Open GoogleCodeExporter opened 8 years ago
I wish I could help but I don't have Raspberry
Original comment by FreeT...@gmail.com
on 14 Jul 2014 at 10:28
After trying the shotgun approach, I found a way that works. The 0.7.4 version
is not promoted on the site, so it took some time finding it. Most of the
installed programs are unnecessary, but it will take some time figuring out
what is needed. This is what worked for me:
sudo apt-get install python-distutils-extra tesseract-ocr tesseract-ocr-eng
libopencv-dev libtesseract-dev libleptonica-dev python-all-dev swig libcv-dev
python-opencv python-numpy python-setuptools build-essential subversion
sudo apt-get install tesseract-ocr-eng tesseract-ocr-dev libleptonica-dev
python-all-dev swig libcv-dev
sudo svn checkout
http://python-tesseract.googlecode.com/svn/python-tesseract-0.7.4/
sudo python setup.py build
sudo python setup.py install
Original comment by JorenVra...@gmail.com
on 14 Jul 2014 at 1:23
It is great to know that it works. Have you done any modification on the codes?

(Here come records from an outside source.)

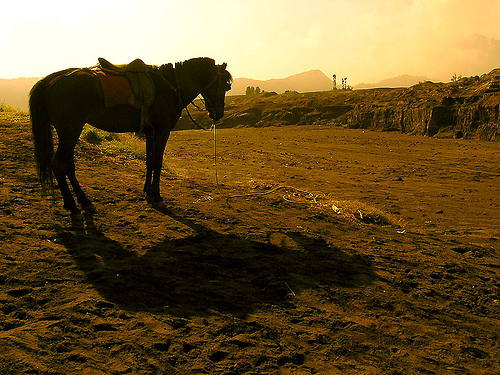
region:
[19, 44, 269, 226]
A brown horse in a field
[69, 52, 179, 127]
Saddle sitting on a horse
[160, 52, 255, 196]
Harness on a horse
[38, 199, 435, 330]
The shadow of a standing horse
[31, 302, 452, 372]
Dirt ground in the field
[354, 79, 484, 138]
Rocky edge in the field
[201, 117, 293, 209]
Rope hanging from a horses harness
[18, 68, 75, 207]
Long tail of a brown horse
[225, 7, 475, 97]
Mountains in the far distance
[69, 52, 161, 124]
Orange blanket under the horses saddle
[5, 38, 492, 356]
Harsh, desert-like landscape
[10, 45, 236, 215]
Silhouetted horse with saddle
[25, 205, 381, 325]
Dark, distinct shadow of horse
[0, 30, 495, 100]
Faded mountains in distance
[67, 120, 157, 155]
Sparse scrub brush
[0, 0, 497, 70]
Cloudy or hazy sky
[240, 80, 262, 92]
Tree-like growths in the distance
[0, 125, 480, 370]
Sand or harsh dirt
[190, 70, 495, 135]
Rocky landscape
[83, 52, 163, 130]
Sunlight highlighting top of horse's saddle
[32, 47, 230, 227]
horse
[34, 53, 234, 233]
horse pictured at sunset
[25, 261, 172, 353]
short green and brown grass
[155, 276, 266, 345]
short green and brown grass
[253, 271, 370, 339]
short green and brown grass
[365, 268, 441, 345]
short green and brown grass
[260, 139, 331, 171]
short green and brown grass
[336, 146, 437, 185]
short green and brown grass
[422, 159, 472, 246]
short green and brown grass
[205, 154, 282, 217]
short green and brown grass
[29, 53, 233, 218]
A horse standing in a field.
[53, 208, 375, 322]
Dark shadow of a horse on the ground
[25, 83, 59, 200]
Long dark hair of a horse tail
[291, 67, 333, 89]
Tallest peak in the distance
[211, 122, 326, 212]
Long rope coming off the front of a horse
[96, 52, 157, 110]
Small saddle on a horse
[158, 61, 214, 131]
Reins on a horse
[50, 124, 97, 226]
Two back legs on a horse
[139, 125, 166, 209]
Two front legs on a horse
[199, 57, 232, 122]
Head of a horse.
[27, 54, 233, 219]
a horse with saddle and reins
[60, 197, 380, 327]
the shadow of a horse on dirt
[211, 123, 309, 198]
a rope from a horse lying in dirt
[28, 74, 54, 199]
a horse's tail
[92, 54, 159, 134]
a saddle on a horse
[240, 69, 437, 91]
mountains on the horizon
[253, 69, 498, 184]
rock and dirt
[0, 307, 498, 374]
loose dirt with footprints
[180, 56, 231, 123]
head of a horse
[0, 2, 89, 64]
light from the sun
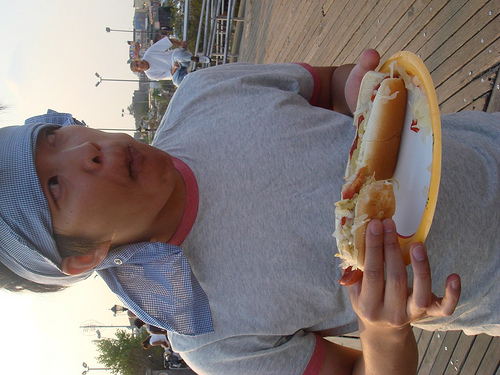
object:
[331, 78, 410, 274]
buns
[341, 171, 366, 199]
hot dog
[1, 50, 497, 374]
boy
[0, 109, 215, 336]
bandana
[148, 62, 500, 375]
shirt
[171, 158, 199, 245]
pink collar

Also, what tesseract version you are using?
I need your input so that I could backport 0.7.4 to the mainstream version
hopefully.
Also, mind telling me whether you are doing it for fun or for work?
Joe
Original comment by FreeT...@gmail.com
on 14 Jul 2014 at 2:42
I did not modify the code, just checked it out with subversion and installed
with setup.py build and setup.py install. I have added 2 files, these contain
the output of the "sudo python setup.py build" and the "sudo python setup.py
install" commands.
I use tesseract version 3.02 (latest available version on raspbian).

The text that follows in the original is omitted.